To-do item » The line count for "node" is all that is needed: say how many lines in the listing below contain it.
* * * * *
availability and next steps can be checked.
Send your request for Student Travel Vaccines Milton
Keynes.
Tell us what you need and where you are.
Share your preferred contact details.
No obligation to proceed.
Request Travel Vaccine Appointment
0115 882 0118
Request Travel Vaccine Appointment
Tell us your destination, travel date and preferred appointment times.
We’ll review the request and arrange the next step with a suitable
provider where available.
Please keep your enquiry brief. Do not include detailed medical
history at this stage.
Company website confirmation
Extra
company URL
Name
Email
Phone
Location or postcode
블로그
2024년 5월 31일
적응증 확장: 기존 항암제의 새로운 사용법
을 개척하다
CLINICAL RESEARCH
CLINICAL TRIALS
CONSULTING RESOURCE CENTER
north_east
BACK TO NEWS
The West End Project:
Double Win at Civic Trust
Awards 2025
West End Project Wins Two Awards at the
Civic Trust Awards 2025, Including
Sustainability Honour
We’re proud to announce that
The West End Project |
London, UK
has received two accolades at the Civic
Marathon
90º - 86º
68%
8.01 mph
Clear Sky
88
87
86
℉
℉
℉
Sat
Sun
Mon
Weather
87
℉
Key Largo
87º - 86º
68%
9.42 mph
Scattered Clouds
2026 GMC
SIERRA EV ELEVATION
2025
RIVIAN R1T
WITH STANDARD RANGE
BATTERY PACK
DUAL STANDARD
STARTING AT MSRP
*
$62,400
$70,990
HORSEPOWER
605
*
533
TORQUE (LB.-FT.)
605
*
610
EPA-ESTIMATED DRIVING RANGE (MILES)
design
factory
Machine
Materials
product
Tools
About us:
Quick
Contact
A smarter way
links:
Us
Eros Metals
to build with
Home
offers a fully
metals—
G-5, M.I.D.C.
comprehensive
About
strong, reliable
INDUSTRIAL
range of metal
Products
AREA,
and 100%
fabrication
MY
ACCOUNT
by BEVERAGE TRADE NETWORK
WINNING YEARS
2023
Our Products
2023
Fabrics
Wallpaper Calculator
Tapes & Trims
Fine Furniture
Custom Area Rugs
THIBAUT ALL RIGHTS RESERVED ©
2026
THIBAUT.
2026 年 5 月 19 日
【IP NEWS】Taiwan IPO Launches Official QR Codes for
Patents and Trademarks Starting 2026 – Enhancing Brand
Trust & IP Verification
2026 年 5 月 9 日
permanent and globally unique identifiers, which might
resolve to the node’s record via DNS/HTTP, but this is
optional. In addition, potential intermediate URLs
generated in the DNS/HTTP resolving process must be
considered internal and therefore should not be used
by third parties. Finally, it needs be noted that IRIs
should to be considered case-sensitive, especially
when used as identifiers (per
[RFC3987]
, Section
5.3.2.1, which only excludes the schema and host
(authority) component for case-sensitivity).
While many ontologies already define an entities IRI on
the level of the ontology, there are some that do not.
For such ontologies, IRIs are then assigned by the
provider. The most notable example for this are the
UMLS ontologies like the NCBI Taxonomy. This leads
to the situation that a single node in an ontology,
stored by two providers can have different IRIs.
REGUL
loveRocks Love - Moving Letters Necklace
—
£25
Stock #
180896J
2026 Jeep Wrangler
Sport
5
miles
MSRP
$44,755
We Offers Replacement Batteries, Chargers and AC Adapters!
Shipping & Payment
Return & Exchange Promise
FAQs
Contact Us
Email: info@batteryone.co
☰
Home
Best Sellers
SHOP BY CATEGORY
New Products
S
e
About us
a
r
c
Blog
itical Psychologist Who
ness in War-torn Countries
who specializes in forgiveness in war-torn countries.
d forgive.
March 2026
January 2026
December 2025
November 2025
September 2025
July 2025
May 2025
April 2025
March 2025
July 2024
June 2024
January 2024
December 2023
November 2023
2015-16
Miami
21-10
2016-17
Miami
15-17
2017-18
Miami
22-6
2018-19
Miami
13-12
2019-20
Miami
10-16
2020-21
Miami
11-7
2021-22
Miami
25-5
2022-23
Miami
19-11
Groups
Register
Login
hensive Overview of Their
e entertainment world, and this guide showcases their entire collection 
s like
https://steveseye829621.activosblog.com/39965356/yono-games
* * * * *
Response area » 2